COMPRUEBE SU COMPRENSIÓN:
a. Enumere las flores que, según el relato sobre las Navidades familiares, el padre traía a casa para Navidad.
b. Prosiga el relato sobre las Navidades familiares a partir de su última frase.
*** FRAGMENTO DE TEXTO
Mi padre disfrutaba tomando fotos de todos los acontecimientos
familiares, y poniéndolas después en álbumes con un orden
meticuloso. También llevaba detallados diarios, donde anotaba cuál
de nosotras balbucía las primeras palabras, cuál aprendía a gatear o
a caminar, cuál decía algo divertido o inteligente, en fin, todos
esos preciosos momentos que siempre me hicieron fruncir el ceño
hasta que fueron destruidos.
Afortunadamente
todavía los tengo alojados en la mente.
La época de Navidad era la mejor del año. En Suiza, todos los niños
se afanan por confeccionar a mano un regalo para cada miembro de la
familia y los parientes cercanos. Durante los días anteriores a
Navidad nos sentábamos a tejer forros para los colgadores de ropa, a
bordar pañuelos y a pensar en nuevos puntos para manteles y pañitos
de adorno.
Recuerdo lo
orgullosa que me sentí de mi hermano cuando llevó a casa una
caja para útiles de lustrar zapatos que había hecho en la
escuela durante la clase de carpintería.
Mi madre era la mejor cocinera del mundo, pero siempre se
preciaba de preparar platos especiales y nuevos para las
fiestas. Escogía con esmero las mejores tiendas donde
comprar la carne y las verduras, y no le hacía ascos a
caminar kilómetros para adquirir algo especial en un
comercio que quedaba al otro lado de la ciudad.
Aunque a nuestros ojos
mi padre era ahorrador, siempre traía a casa un hermoso ramo de
anémonas, ranúnculos, margaritas y mimosas frescas para Navidad. Aun
hoy, en el mes de diciembre, con sólo cerrar los ojos huelo el aroma
de esas flores. También nos traía cajas de dátiles, higos y otras
exquisiteces que hacían que el adviento fuera una época especial y
mística. Mi madre llenaba todos los búcaros con flores y ramas de
pino y decoraba con mimo toda la casa. Siempre había un ambiente de
expectación y entusiasmo.
El 25 de diciembre mi padre nos llevaba a los niños a dar un largo
paseo en busca del Niño
Jesús. Con sus excepcionales dotes de narrador, nos hacía creer que
cualquier destello brillante en
la nieve era una señal de que el Niño Jesús estaba a punto de
llegar. Jamás poníamos en duda sus
palabras mientras recorríamos bosques y colinas, siempre con la
esperanza de verlo con nuestros propios ojos. La excursión solía
durar horas, hasta que se hacía de noche y mi padre decía, en tono
derrotado, que era hora de volver a casa para que mi madre no se
preocupara.
******
*** DATOS MOSTRADOS
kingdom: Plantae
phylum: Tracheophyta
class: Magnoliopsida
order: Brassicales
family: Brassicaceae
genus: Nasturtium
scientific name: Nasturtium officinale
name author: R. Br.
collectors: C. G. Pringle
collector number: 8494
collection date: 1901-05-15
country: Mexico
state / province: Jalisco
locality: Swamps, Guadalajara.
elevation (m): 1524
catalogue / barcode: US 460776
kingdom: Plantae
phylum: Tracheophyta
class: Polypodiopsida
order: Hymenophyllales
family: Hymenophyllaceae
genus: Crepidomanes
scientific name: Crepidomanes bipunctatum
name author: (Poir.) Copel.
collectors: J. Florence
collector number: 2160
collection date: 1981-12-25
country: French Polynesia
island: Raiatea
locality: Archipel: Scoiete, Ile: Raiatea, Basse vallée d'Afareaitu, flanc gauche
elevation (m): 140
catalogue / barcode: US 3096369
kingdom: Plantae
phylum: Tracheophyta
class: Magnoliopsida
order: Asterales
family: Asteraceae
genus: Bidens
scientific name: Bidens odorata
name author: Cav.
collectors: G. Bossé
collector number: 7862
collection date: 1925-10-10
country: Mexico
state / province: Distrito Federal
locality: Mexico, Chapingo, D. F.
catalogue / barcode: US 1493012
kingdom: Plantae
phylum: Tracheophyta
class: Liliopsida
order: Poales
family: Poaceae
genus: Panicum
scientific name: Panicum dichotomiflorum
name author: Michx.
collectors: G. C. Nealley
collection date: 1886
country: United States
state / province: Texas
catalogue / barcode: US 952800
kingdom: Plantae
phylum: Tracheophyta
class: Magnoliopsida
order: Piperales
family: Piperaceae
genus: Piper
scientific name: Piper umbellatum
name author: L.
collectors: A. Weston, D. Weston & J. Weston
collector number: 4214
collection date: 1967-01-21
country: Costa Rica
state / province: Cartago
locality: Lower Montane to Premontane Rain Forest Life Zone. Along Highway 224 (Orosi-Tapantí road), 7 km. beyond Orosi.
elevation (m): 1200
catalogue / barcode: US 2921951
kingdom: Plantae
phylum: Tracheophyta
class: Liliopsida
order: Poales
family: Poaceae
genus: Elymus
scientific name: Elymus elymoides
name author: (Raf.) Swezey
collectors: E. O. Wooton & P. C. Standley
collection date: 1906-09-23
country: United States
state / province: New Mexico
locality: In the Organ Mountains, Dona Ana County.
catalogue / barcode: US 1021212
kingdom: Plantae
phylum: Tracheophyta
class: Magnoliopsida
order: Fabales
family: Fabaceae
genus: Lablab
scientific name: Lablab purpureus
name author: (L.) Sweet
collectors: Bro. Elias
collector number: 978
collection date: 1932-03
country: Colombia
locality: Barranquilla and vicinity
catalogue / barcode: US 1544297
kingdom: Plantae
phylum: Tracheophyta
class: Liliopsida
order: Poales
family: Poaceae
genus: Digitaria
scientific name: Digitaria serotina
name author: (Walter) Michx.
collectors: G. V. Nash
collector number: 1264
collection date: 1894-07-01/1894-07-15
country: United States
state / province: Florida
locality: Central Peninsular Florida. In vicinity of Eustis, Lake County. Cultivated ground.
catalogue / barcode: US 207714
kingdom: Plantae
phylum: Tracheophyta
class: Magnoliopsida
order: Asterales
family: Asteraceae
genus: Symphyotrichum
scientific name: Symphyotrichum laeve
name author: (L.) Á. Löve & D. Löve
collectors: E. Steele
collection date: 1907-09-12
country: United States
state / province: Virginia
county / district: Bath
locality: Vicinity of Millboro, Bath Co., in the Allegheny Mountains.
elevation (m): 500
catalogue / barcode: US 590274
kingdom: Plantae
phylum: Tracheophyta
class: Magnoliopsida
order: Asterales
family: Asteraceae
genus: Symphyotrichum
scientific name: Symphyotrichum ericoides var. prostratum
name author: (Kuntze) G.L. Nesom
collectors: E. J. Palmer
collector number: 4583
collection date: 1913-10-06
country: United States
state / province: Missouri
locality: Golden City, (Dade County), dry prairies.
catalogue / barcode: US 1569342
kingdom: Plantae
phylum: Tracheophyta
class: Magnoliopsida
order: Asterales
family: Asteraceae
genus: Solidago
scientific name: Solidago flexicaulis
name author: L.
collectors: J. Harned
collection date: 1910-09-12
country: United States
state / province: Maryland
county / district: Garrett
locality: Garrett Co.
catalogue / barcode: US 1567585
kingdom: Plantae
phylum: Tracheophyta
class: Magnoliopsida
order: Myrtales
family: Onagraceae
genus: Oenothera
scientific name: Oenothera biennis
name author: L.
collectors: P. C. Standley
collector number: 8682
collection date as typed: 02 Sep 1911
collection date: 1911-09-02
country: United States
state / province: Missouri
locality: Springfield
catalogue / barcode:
******
RESPUESTAS ESPERADAS:
a. Anémonas, ranúnculos, margaritas y mimosas.

b.
Pero en cuanto llegábamos al jardín, aparecía mi madre envuelta en
su grueso abrigo, como si
regresara de una compra de última hora. Todos entrábamos en la casa
al mismo tiempo y allí descubríamos que por lo visto el Niño Jesús
había permanecido todo ese tiempo en nuestra sala de estar, y
encendíamos todas las velitas del enorme árbol de Navidad,
maravillosamente adornado. Bajo el árbol había paquetes de regalos.
Luego celebrábamos un gran banquete mientras las velas brillaban con
luz trémula.
Después pasábamos al salón, que era a la vez la sala de música y
biblioteca, y entonábamos al
unísono las viejas y queridas canciones de Navidad. Mi hermana Eva
tocaba el piano y mi hermano
el acordeón. Mi padre iniciaba el canto con su hermosa voz de tenor
y todos lo seguíamos. A continuación mi padre nos leía algún cuento
navideño que sus hijos escuchábamos con embeleso sentados a sus
pies. Mientras mi madre servía los postres, nosotros merodeábamos
alrededor del árbol tratando de adivinar qué contenían los paquetes.
Finalmente, después del postre, abríamos los regalos y nos
quedábamos jugando hasta la hora de irnos a la cama.
De costumbre los días laborales mi padre se marchaba por la mañana
temprano para coger el tren hacia Zúrich. Regresaba a mediodía y
volvía a marcharse después de la comida principal del día. Eso le
dejaba muy poco tiempo a mi madre para hacer las camas, limpiar la
casa y preparar la comida, que normalmente constaba de cuatro
platos. Todos teníamos que estar en la mesa, donde
mi estricto padre nos fulminaba con sus "miradas de águila" si
hacíamos demasiado ruido o no dejábamos limpio el plato. Rara vez
tenía que levantar la voz, de modo que cuando lo hacía, todos nos
apresurábamos a portarnos bien. Si no, nos invitaba a pasar a su
estudio, y sabíamos muy bien
lo que eso significaba.
No recuerdo ninguna ocasión en que mi padre se hubiera enfadado con
Eva o con Erika. Erika era una niña extraordinariamente buena y
callada. Eva era la predilecta de mi madre. Así pues, los blancos de
las reprimendas solíamos ser Ernst y yo. Mi padre nos había puesto
sobrenombres a las tres niñas. A Erika la llamaba Augedaechli, que
significa "la tapita que cubre el ojo", nombre simbólico que
expresaba lo unido que se sentía a ella, y tal vez el hecho de que
siempre la veía medio dormida, soñadora, con los ojos casi cerrados.
A mí me llamaba Meisli, "gorrioncillo", debido a que siempre iba
saltando de rama en rama, y a veces Muselí, "ratoncita", porque
nunca estaba quieta en la silla. A Eva la llamaba Leu, que significa
"león", posiblemente por sus abundantes y preciosos cabellos, y
también por su voraz apetito. Ernst era el único al que llamaba por
su verdadero nombre.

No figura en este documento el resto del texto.